Getting Started#
Prerequisites#
Setup#
NVIDIA AI Enterprise License: Riva TTS NIM is available for self-hosting under the NVIDIA AI Enterprise (NVAIE) License.
NVIDIA GPU(s): Riva TTS NIM runs on any NVIDIA GPU with sufficient GPU memory, but some model/GPU combinations are optimized. See the Supported Models for more information.
CPU: x86_64 architecture only for this release
OS: any Linux distributions which:
Are supported by the NVIDIA Container toolkit
Have
glibc
>= 2.35 in the output ofld -v
CUDA Drivers: Follow the installation guide. We recommend:
Using a network repository as part of a package manager installation, skipping the CUDA toolkit installation as the libraries are available within the NIM container
Installing the open kernels for a specific version:
Major Version
EOL
Data Center & RTX/Quadro GPUs
GeForce GPUs
> 550
TBD
X
X
550
Feb 2025
X
X
545
Oct 2023
X
X
535
June 2026
X
525
Nov 2023
X
470
Sept 2024
X
Install Docker.
Install the NVIDIA Container Toolkit.
After installing the toolkit, follow the instructions in the Configure Docker section in the NVIDIA Container Toolkit documentation.

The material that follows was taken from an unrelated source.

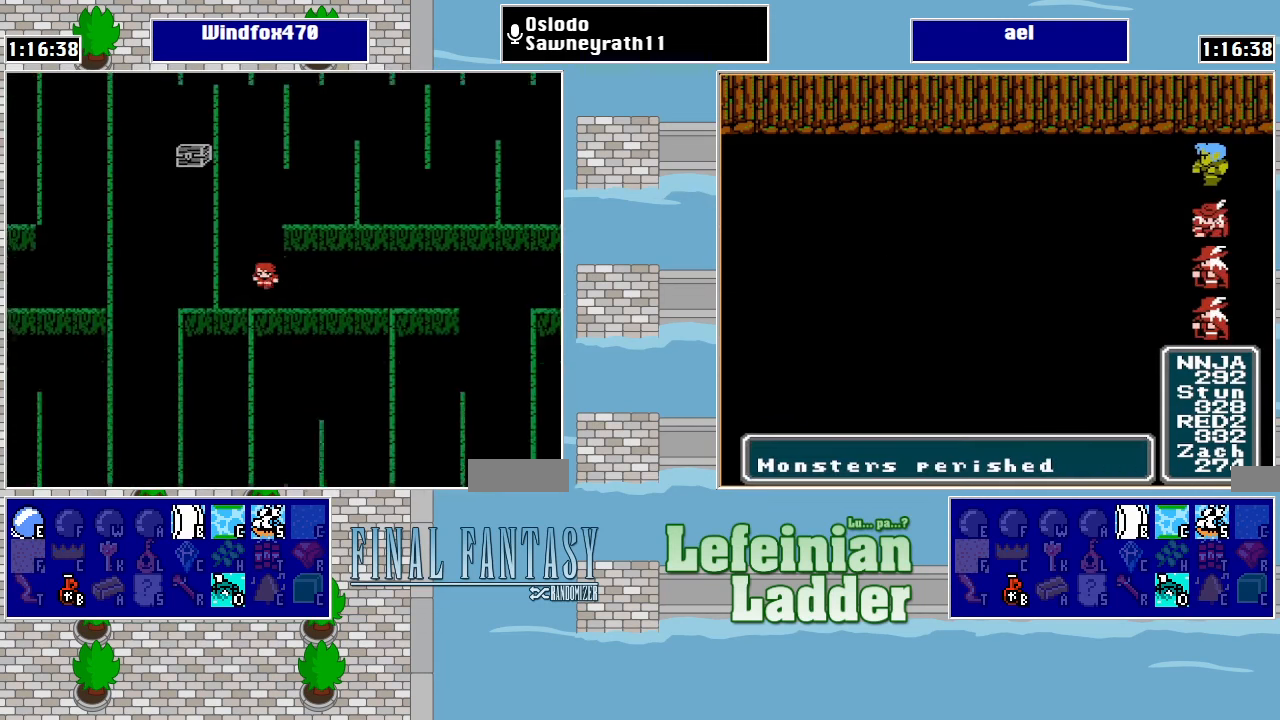
{"buttons": ["DPAD_RIGHT"], "events": []}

To ensure that your setup is correct, run the following command:
docker run --rm --runtime=nvidia --gpus all ubuntu nvidia-smi
This command should produce output similar to the following, where you can confirm the CUDA driver version and available GPUs.
+-----------------------------------------------------------------------------------------+
| NVIDIA-SMI 550.54.14 Driver Version: 550.54.14 CUDA Version: 12.4 |
|-----------------------------------------+------------------------+----------------------+
| GPU Name Persistence-M | Bus-Id Disp.A | Volatile Uncorr. ECC |
| Fan Temp Perf Pwr:Usage/Cap | Memory-Usage | GPU-Util Compute M. |
| | | MIG M. |
|=========================================+========================+======================|
| 0 NVIDIA H100 80GB HBM3 On | 00000000:1B:00.0 Off | 0 |
| N/A 36C P0 112W / 700W | 78489MiB / 81559MiB | 0% Default |
| | | Disabled |
+-----------------------------------------+------------------------+----------------------+
+-----------------------------------------------------------------------------------------+
| Processes: |
| GPU GI CI PID Type Process name GPU Memory |
| ID ID Usage |
|=========================================================================================|
| No running processes found |
+-----------------------------------------------------------------------------------------+
NGC Authentication#
Generate an API key#
To access NGC resources, you need an NGC API key. You can generate a key here: Generate Personal Key.
When creating an NGC API Personal key, ensure that at least “NGC Catalog” is selected from the “Services Included” dropdown. More Services can be included if this key is to be reused for other purposes.
Note
Personal keys allow you to configure an expiration date, revoke or delete the key using an action button, and rotate the key as needed. For more information about key types, please refer the NGC User Guide.
Export the API key#
Pass the value of the API key to the docker run
command in the next section as the NGC_API_KEY
environment variable to download the appropriate models and resources when starting the NIM.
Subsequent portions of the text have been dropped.